Copy out the records line for line, from the very first line down to the line containing "Se algum dispositivo", including both of those lines.

(Dataset excerpts)
******************************

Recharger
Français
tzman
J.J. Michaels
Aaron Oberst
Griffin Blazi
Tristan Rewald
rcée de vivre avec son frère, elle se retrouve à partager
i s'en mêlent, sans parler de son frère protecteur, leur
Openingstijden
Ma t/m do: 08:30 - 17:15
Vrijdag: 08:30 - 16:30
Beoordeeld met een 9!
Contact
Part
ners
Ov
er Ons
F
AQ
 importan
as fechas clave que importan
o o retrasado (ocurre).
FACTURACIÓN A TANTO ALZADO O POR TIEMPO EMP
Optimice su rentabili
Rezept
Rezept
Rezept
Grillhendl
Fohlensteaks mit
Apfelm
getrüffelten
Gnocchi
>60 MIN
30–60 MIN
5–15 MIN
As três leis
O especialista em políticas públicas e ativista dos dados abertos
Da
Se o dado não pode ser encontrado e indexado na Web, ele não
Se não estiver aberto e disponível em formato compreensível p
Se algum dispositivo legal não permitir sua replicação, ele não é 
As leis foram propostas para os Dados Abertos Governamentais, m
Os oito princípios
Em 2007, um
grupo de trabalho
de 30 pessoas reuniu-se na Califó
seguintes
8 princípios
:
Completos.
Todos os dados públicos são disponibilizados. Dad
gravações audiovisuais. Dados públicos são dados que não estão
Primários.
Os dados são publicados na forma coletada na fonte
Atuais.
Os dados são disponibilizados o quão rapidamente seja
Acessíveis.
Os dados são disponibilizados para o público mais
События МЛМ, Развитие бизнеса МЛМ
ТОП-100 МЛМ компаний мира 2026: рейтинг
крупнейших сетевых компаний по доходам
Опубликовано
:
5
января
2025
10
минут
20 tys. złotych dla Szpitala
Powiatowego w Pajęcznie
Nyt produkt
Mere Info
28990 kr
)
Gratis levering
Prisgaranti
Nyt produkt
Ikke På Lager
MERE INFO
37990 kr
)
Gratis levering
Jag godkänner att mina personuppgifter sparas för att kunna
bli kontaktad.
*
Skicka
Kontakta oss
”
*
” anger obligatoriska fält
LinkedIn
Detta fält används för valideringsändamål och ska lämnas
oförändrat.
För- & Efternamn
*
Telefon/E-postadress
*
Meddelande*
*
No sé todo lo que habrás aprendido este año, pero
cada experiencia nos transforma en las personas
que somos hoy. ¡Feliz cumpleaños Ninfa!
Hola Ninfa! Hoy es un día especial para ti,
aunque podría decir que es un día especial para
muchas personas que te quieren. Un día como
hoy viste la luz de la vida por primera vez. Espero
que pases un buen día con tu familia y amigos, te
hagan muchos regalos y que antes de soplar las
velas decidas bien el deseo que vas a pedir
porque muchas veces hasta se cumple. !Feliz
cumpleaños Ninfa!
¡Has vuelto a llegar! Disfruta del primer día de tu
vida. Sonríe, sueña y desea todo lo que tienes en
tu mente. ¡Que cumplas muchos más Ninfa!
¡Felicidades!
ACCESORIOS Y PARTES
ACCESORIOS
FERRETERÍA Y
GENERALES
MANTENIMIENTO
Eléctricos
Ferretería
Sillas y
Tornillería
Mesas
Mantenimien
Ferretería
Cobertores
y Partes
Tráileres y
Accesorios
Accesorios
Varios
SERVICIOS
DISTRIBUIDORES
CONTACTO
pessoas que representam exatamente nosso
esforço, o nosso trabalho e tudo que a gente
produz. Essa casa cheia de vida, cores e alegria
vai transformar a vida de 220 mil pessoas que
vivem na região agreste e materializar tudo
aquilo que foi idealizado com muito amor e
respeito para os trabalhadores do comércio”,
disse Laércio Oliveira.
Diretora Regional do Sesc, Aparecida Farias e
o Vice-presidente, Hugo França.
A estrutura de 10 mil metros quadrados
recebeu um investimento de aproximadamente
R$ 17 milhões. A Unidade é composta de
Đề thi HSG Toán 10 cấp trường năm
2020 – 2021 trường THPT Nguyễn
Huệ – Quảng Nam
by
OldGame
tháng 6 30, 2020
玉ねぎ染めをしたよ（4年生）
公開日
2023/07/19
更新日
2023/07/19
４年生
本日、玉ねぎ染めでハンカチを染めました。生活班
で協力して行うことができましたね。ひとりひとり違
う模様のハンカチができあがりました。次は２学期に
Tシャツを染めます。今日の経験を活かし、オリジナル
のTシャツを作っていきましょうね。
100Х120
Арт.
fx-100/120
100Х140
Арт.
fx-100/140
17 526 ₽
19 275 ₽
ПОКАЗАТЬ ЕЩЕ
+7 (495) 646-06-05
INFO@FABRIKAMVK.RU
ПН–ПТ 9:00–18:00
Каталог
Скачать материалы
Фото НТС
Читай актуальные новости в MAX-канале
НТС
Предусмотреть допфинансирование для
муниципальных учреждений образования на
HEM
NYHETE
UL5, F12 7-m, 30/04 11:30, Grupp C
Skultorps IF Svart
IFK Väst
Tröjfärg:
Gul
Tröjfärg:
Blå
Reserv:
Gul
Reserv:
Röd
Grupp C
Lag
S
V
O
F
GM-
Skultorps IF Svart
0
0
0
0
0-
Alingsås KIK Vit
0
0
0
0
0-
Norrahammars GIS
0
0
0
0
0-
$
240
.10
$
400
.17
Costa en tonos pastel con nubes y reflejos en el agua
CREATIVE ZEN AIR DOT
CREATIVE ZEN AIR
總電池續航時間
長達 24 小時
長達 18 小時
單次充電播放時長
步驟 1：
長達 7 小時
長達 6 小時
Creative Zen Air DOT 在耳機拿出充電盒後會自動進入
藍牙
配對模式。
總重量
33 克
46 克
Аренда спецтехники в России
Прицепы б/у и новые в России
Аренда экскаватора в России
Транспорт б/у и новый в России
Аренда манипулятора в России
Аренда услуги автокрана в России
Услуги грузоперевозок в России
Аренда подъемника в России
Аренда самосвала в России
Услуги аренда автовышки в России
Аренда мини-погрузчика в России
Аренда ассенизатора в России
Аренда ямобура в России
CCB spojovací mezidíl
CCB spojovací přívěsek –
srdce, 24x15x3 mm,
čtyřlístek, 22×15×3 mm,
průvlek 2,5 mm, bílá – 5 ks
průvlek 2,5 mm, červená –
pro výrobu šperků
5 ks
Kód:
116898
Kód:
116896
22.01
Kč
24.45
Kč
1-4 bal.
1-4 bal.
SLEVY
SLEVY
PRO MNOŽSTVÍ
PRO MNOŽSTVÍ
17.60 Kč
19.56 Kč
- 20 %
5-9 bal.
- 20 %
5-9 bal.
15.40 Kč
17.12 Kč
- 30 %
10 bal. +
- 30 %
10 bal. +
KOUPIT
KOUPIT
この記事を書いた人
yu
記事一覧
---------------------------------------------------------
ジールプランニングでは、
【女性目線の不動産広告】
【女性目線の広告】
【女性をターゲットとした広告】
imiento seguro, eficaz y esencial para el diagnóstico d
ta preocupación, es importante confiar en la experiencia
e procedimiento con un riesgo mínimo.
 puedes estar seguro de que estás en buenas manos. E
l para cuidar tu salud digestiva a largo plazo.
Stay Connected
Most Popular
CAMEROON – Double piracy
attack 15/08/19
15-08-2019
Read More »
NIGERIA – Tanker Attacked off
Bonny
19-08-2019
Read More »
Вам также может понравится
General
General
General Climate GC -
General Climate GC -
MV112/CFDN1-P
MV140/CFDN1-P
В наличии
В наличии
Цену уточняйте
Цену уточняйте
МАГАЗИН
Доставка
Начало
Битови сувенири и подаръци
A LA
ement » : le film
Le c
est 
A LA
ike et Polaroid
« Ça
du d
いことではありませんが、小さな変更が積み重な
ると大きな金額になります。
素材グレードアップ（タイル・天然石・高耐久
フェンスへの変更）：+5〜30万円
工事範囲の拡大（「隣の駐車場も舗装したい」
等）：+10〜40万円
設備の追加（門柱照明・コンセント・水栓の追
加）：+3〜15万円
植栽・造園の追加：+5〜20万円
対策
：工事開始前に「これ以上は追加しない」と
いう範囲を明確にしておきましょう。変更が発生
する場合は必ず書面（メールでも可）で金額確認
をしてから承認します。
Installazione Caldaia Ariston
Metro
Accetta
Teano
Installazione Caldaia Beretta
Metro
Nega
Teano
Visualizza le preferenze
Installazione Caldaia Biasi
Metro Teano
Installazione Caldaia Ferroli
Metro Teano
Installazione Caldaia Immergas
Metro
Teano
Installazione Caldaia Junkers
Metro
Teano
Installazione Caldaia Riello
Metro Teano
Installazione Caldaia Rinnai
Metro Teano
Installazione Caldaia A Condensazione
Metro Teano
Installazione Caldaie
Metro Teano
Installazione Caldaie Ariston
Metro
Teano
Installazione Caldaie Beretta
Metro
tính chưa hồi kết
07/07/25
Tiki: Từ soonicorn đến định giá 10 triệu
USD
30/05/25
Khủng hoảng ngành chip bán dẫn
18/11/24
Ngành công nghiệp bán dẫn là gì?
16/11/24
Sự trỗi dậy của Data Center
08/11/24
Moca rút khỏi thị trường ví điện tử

******************************

### Exercise response:
Recharger
Français
tzman
J.J. Michaels
Aaron Oberst
Griffin Blazi
Tristan Rewald
rcée de vivre avec son frère, elle se retrouve à partager
i s'en mêlent, sans parler de son frère protecteur, leur
Openingstijden
Ma t/m do: 08:30 - 17:15
Vrijdag: 08:30 - 16:30
Beoordeeld met een 9!
Contact
Part
ners
Ov
er Ons
F
AQ
 importan
as fechas clave que importan
o o retrasado (ocurre).
FACTURACIÓN A TANTO ALZADO O POR TIEMPO EMP
Optimice su rentabili
Rezept
Rezept
Rezept
Grillhendl
Fohlensteaks mit
Apfelm
getrüffelten
Gnocchi
>60 MIN
30–60 MIN
5–15 MIN
As três leis
O especialista em políticas públicas e ativista dos dados abertos
Da
Se o dado não pode ser encontrado e indexado na Web, ele não
Se não estiver aberto e disponível em formato compreensível p
Se algum dispositivo legal não permitir sua replicação, ele não é 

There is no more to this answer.